TASK TO CARRY OUT: Quote every entry below word for word, leaving out the pictures.

EXERCISE INPUTS:
━━━━
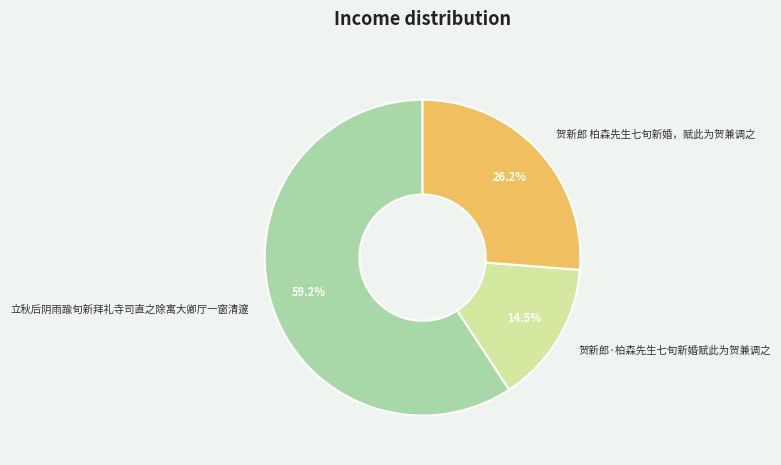

To the nearest percent, what is the difference between the largest and smallest slice percentages?

45%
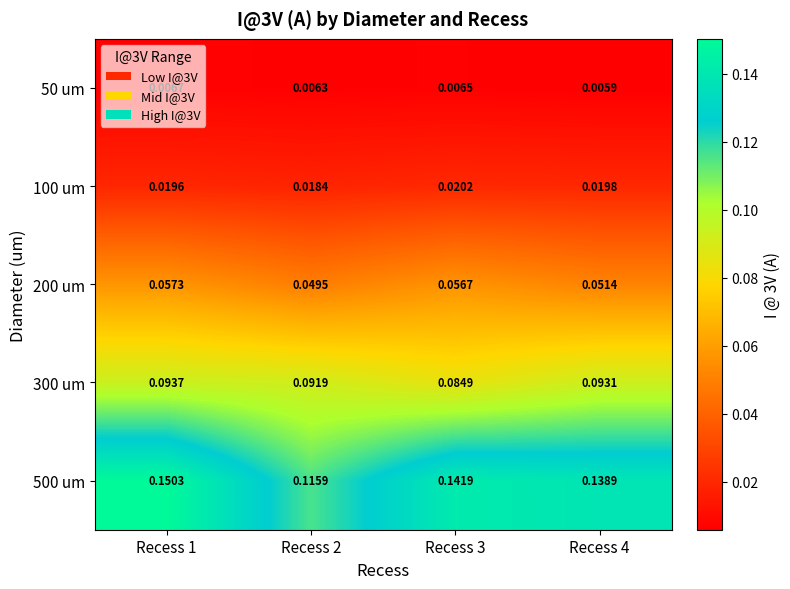

At which category is the sum across all series the highest?

Recess 1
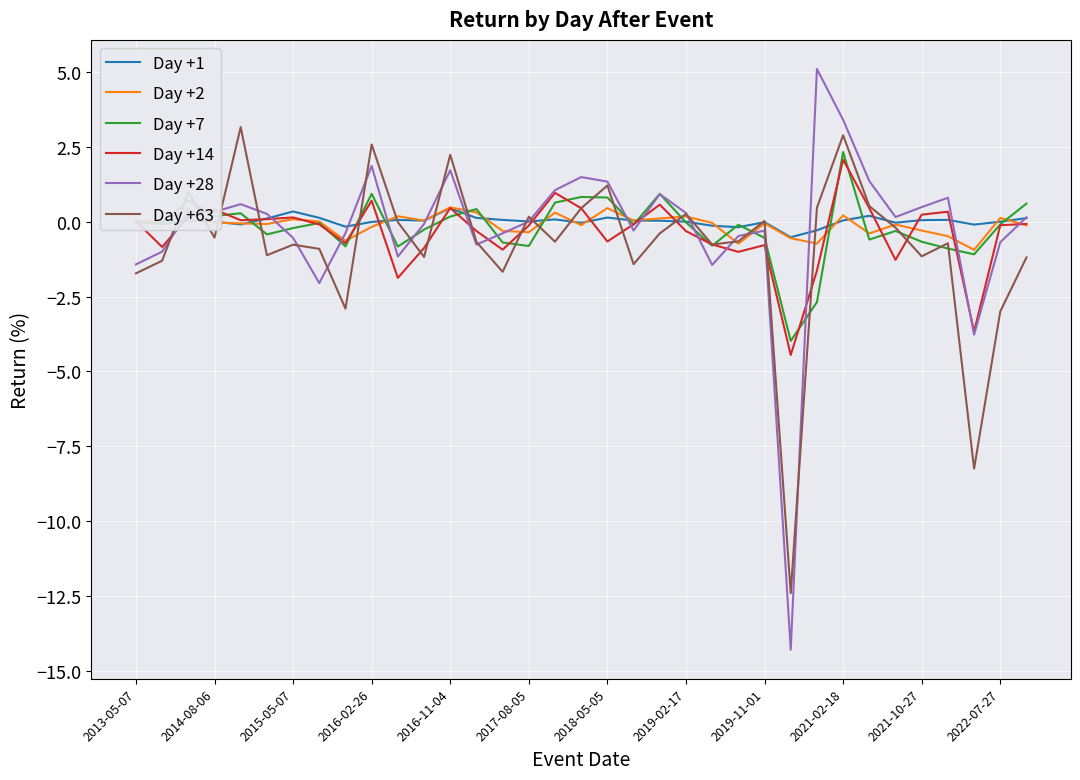

Which series has the widest spread of values?

Day +28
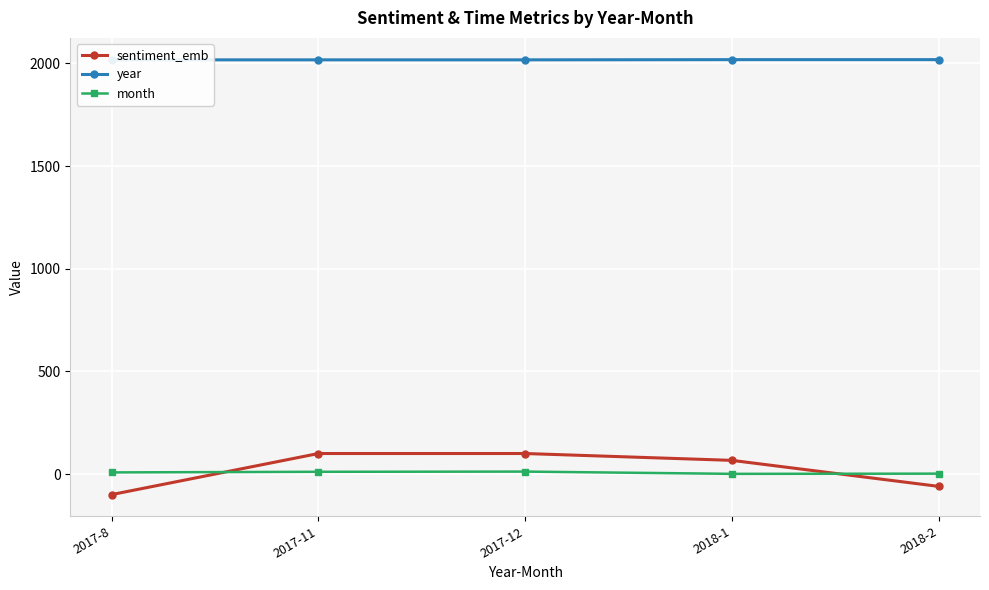

Rank the series at 2017-8 from lowest to highest value.

sentiment_emb, month, year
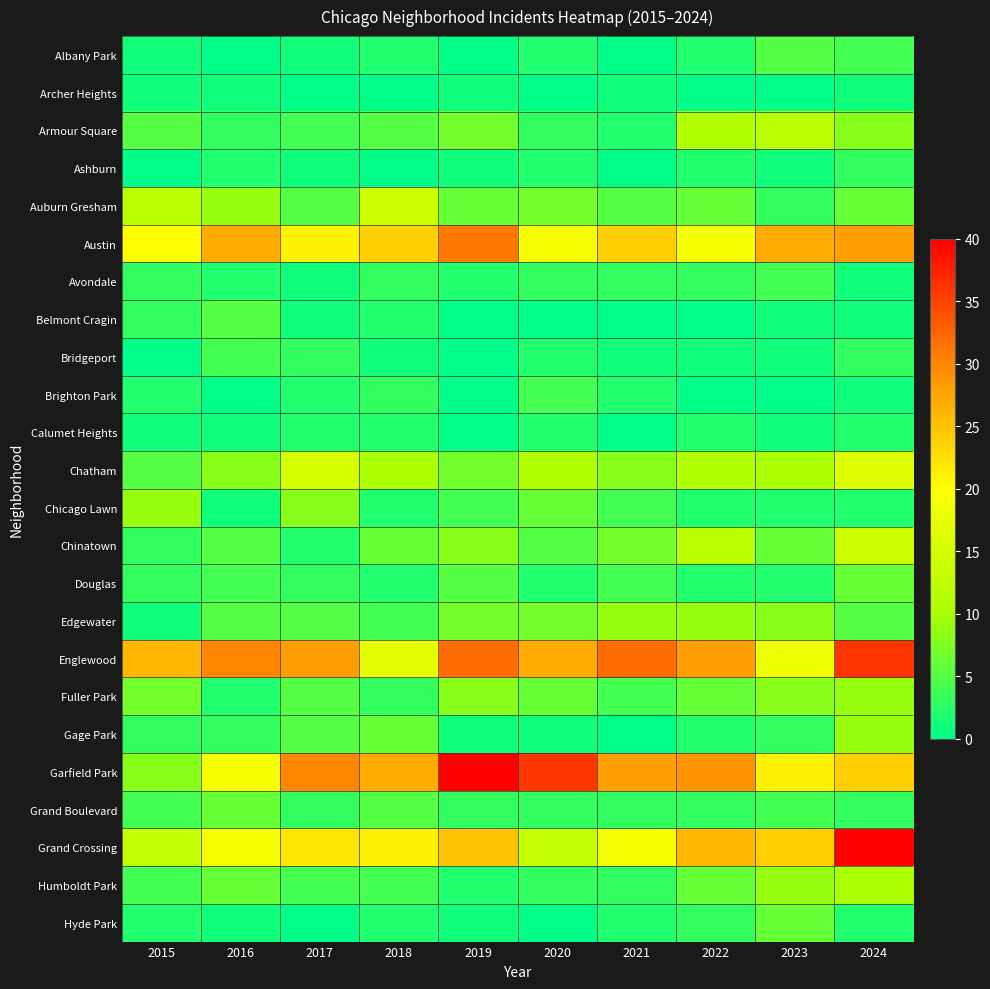

Between 2016 and 2019, which series saw the biggest shift?

Garfield Park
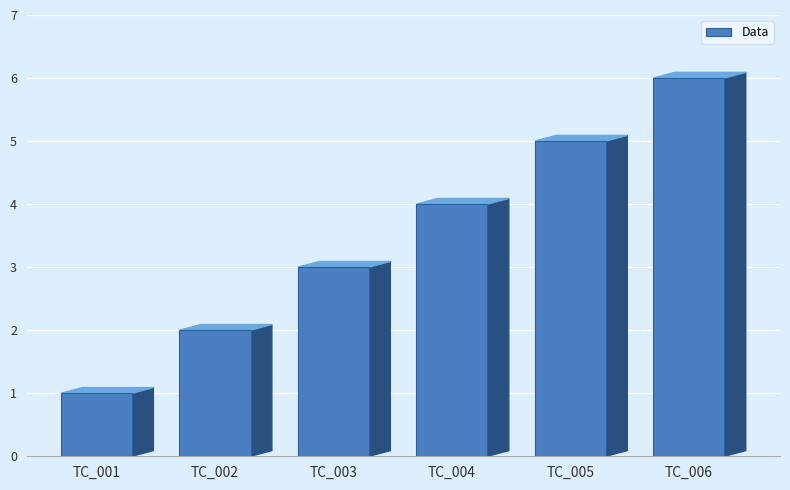

Which label corresponds to the largest value in the chart?

TC_006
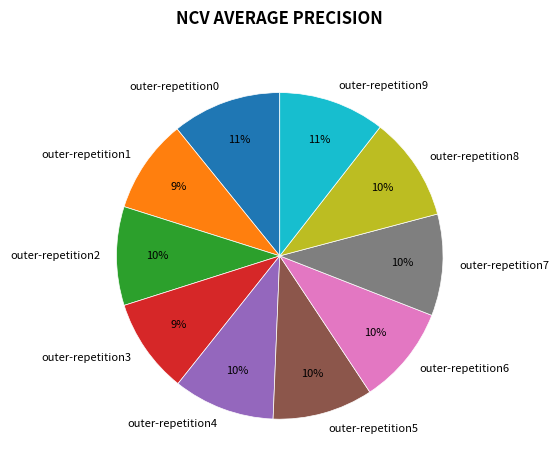

Does any single category account for the majority?

No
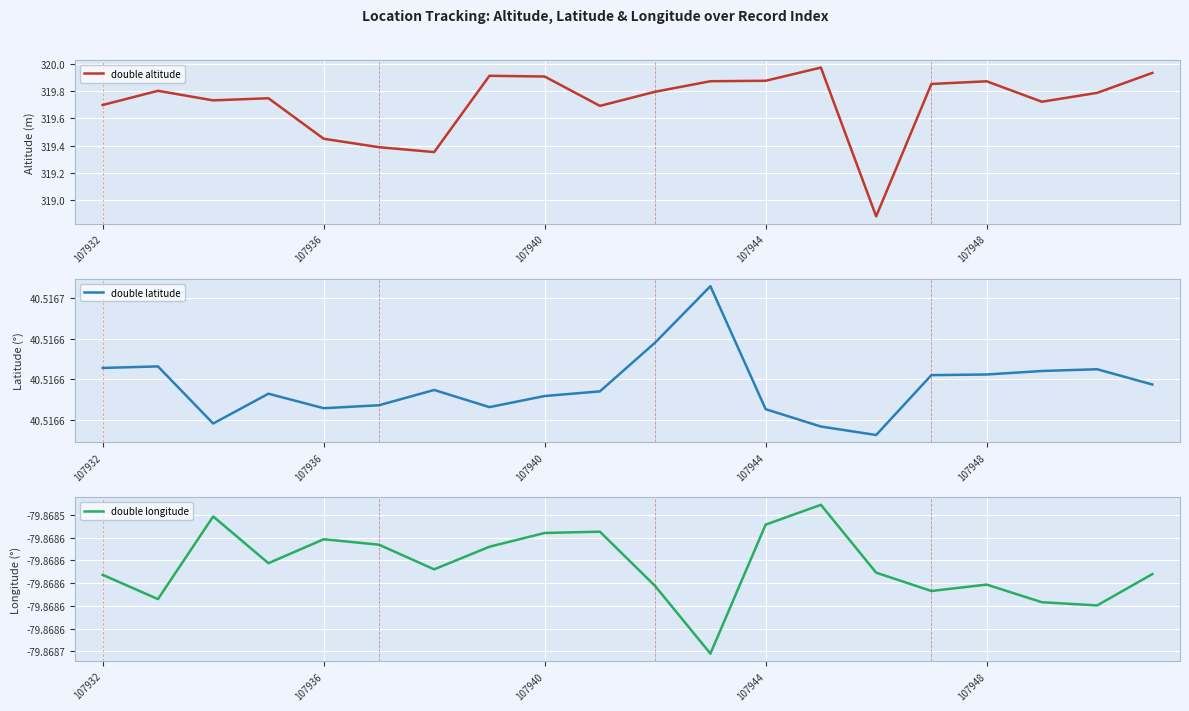

Rank the series by their maximum value, from highest to lowest.

double altitude, double latitude, double longitude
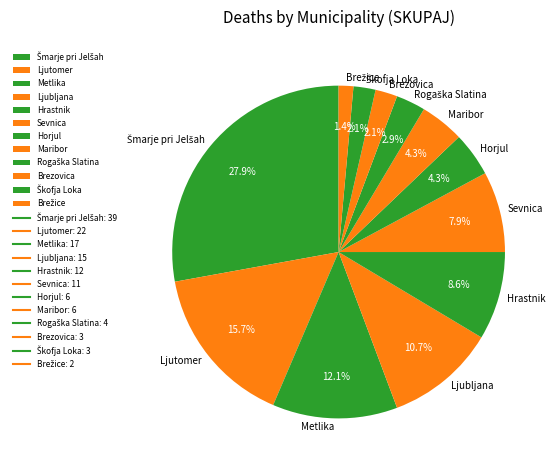

Between Maribor and Metlika, which is larger?

Metlika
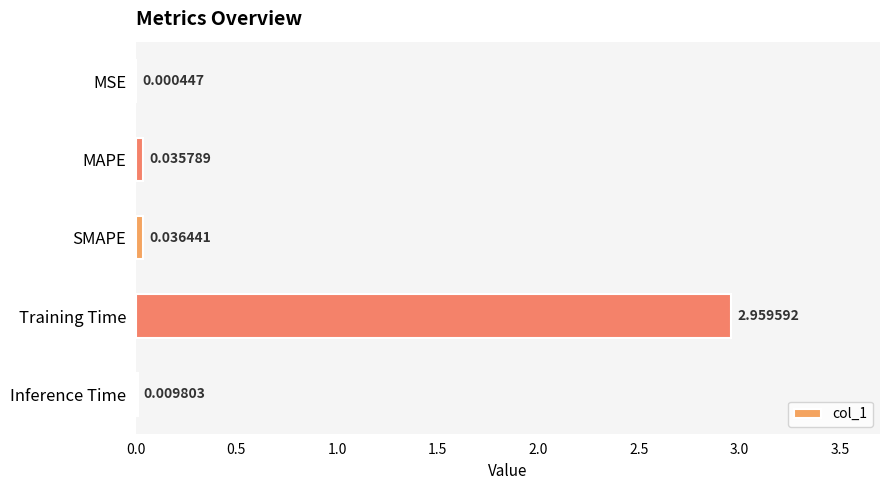

Which category has the highest value across all series?

Training Time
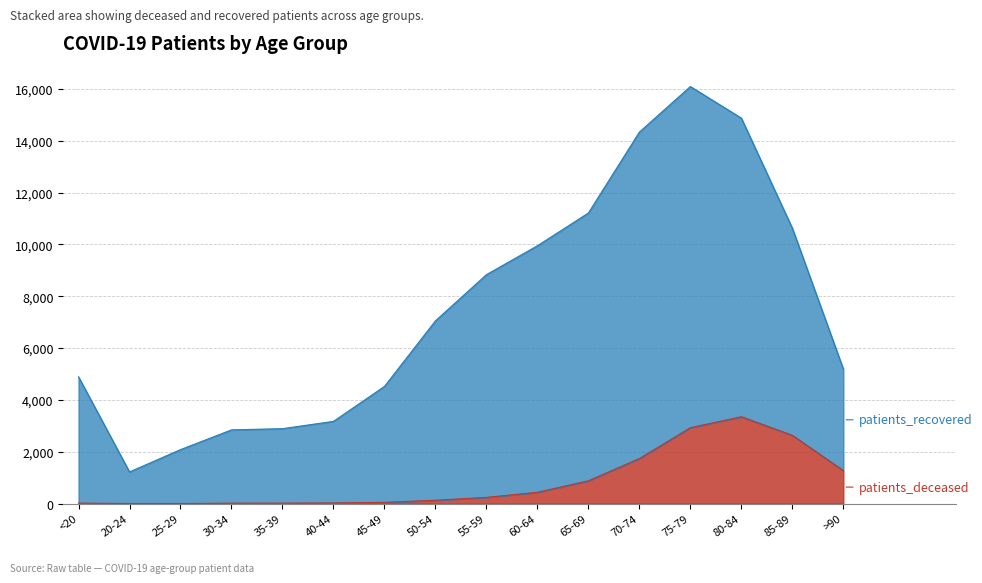

Which has a higher value, 70-74 or 40-44?

70-74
━━━━
WRITTEN SOLUTION:
To the nearest percent, what is the difference between the largest and smallest slice percentages?

45%

At which category is the sum across all series the highest?

Recess 1

Which series has the widest spread of values?

Day +28

Rank the series at 2017-8 from lowest to highest value.

sentiment_emb, month, year

Between 2016 and 2019, which series saw the biggest shift?

Garfield Park

Which label corresponds to the largest value in the chart?

TC_006

Does any single category account for the majority?

No

Rank the series by their maximum value, from highest to lowest.

double altitude, double latitude, double longitude

Between Maribor and Metlika, which is larger?

Metlika

Which category has the highest value across all series?

Training Time

Which has a higher value, 70-74 or 40-44?

70-74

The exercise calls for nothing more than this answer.